# [TASK ITEM A]
In the listing, from its first line up to and including the line with "Answer: front", replace "paddleboard" with "surfboard" and change nothing else. Give only those lines, and leave out the pictures.

# [SUPPLIED PASSAGE]
★ ★ ★ ★ ★ ★ ★

Taxi Transport Library
The home of Corundum, Zircon, and XFCP, plus AXI, AXI stream, Ethernet, and PCIe components in System Verilog.
GitHub repository: https://github.com/fpganinja/taxi
Documentation: https://docs.fpga.taxi/
Introduction
The goal of the Taxi transport library is to provide a set of performant, easy-to-use building blocks in modern System Verilog facilitating data transport and interfacing, both internally via AXI, AXI stream, and APB, and externally via Ethernet, PCI express, UART, and I2C. This project is also the home of the next-generation version of the Corundum open-souce NIC and platform for in-network compute, as well as the Zircon open-source IP stack. The building blocks are accompanied by testbenches and simulation models utilizing Cocotb and Verilator.
This library is currently under development; more components will be added over time as they are developed.
License
Taxi is provided by FPGA Ninja, LLC under either the CERN Open Hardware Licence Version 2 - Strongly Reciprocal (CERN-OHL-S 2.0), or a paid commercial license. Contact info@fpga.ninja for commercial use. Note that some components may be provided under less restrictive licenses (e.g. example designs).
Under the strongly-reciprocal CERN OHL, you must provide the source code of the entire digital design upon request, including all modifications, extensions, and customizations, such that the design can be rebuilt. If this is not an acceptable restriction for your product, please contact info@fpga.ninja to inquire about a commercial license without this requirement. License fees support the continued development and maintenance of this project and related projects.
To facilitate the dual-license model, contributions to the project can only be accepted under a contributor license agreement.
Corundum NIC
Corundum is an open-source, high-performance FPGA-based NIC and platform for in-network compute. Features include a high performance datapath, 10G/25G/100G Ethernet, PCI express gen 3+, a custom, high performance, tightly-integrated PCIe DMA engine, many (1000+) transmit, receive, completion, and event queues, scatter/gather DMA, MSI/MSI-X interrupts, per-port transmit scheduling, flow hashing, RSS, checksum offloading, and native IEEE 1588 PTP timestamping. A Linux driver is included that integrates with the Linux networking stack. Development and debugging is facilitated by an extensive simulation framework that covers the entire system from a simulation model of the driver and PCI express interface on the host side and Ethernet interfaces on the network side.

★ ★ ★ ★ ★ ★ ★

# [MATERIALS PROVIDED]

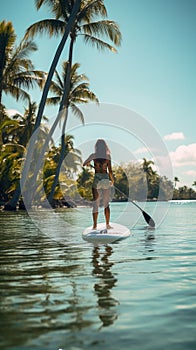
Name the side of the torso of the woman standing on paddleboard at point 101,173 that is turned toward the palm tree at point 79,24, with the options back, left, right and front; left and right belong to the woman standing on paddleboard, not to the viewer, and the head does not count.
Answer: front

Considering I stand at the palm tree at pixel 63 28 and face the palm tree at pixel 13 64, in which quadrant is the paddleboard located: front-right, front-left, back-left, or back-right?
back-left

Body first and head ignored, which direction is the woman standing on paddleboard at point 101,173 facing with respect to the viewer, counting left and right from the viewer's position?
facing away from the viewer

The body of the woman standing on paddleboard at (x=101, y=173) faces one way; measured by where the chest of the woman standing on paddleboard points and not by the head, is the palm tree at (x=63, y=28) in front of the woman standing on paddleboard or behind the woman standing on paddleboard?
in front
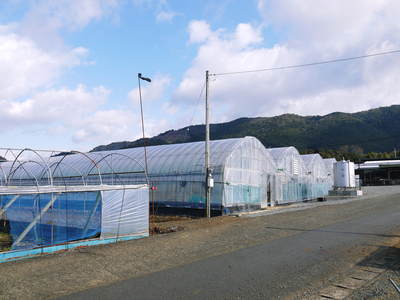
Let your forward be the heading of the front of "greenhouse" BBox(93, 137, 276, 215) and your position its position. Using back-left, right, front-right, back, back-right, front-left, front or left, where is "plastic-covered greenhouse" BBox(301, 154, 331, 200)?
left

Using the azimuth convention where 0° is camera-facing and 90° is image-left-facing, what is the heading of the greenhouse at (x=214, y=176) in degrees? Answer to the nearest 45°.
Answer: approximately 315°

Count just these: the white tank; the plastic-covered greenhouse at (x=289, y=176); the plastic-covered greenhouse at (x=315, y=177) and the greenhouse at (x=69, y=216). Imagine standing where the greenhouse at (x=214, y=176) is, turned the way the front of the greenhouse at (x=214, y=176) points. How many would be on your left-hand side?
3

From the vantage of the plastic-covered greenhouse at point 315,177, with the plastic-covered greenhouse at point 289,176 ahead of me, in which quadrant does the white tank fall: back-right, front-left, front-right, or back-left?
back-left

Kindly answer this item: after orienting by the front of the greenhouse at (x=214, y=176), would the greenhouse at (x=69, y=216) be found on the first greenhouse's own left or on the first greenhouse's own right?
on the first greenhouse's own right

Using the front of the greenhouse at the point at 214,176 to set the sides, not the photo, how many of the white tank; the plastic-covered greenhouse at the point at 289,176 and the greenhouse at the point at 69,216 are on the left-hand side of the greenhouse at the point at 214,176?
2

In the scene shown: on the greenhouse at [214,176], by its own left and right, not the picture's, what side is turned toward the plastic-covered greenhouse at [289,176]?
left

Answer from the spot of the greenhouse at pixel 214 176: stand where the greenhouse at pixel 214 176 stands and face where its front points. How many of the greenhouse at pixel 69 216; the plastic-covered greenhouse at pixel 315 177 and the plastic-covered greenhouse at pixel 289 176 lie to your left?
2

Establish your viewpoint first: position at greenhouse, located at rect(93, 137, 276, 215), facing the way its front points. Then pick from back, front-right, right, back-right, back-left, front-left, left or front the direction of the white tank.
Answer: left
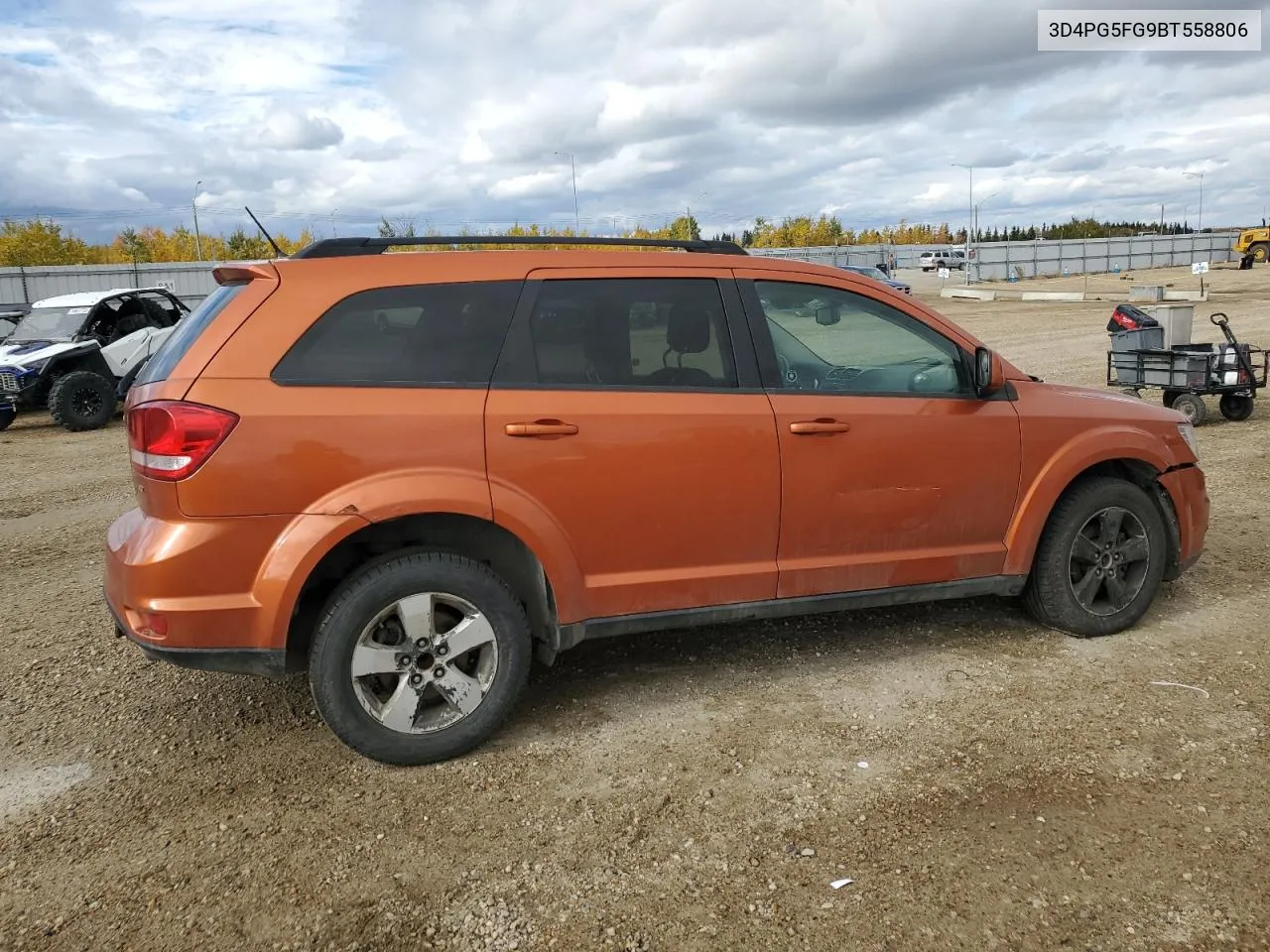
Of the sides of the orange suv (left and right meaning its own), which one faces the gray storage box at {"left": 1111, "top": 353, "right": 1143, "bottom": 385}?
front

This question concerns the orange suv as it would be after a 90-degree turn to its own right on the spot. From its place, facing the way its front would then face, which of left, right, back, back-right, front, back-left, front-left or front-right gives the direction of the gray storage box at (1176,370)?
left

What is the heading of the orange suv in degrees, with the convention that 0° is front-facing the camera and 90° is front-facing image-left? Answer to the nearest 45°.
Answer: approximately 225°

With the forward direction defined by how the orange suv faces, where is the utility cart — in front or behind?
in front

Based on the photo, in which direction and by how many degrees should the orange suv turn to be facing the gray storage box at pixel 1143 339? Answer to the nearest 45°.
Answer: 0° — it already faces it
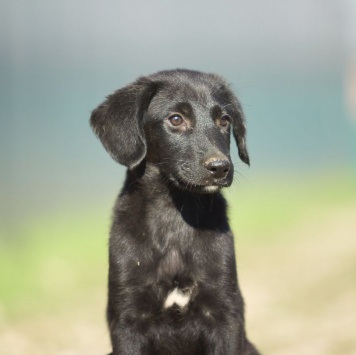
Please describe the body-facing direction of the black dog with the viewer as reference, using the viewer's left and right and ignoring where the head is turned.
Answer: facing the viewer
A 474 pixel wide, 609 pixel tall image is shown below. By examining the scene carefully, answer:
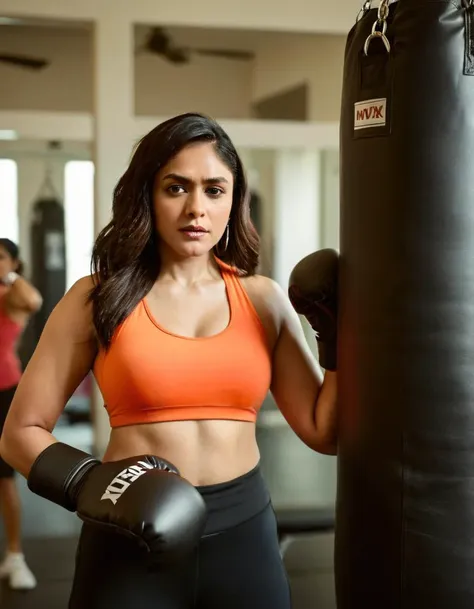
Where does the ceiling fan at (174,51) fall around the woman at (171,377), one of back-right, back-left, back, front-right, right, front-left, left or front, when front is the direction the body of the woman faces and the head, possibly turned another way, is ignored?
back

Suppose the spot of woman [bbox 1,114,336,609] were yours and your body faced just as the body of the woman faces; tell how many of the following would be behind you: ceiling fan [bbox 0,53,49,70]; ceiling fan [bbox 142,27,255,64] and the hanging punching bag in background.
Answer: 3

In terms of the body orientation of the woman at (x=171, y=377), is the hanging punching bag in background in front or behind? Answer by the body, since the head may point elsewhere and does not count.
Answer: behind

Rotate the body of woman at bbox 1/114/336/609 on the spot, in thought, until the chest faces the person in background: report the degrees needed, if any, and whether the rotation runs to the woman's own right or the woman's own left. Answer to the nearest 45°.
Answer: approximately 180°

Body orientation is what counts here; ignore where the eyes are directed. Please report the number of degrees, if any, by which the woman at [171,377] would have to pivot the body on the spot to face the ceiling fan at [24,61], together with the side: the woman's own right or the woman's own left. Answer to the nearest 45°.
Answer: approximately 180°

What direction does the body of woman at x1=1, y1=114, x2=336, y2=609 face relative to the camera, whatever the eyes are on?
toward the camera

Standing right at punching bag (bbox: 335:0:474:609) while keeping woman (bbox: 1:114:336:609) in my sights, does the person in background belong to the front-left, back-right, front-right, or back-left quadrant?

★ ★ ★ ★ ★ ★ ★

# [TASK ITEM B]
Copy the page on the Taxi transport library from "Under the strongly-reciprocal" up to and including "and related projects.".

# [TASK SOLUTION A]
Name the side of the torso of the woman standing on surfboard at point 101,173 that is turned toward the palm tree at point 79,24, with the options back, left, right and front; left and right belong to the woman standing on surfboard, not to the viewer, and the head does not count.
Answer: front

# [TASK SOLUTION B]
Under the strongly-reciprocal CERN OHL, you must provide the source code of the entire digital design upon request, including all modifications, extensions, and customizations, such that the design can be rebuilt. If this is not an acceptable restriction for your product, please contact info@fpga.ninja to inquire about a commercial license without this requirement. License fees support the continued development and maintenance of this project and related projects.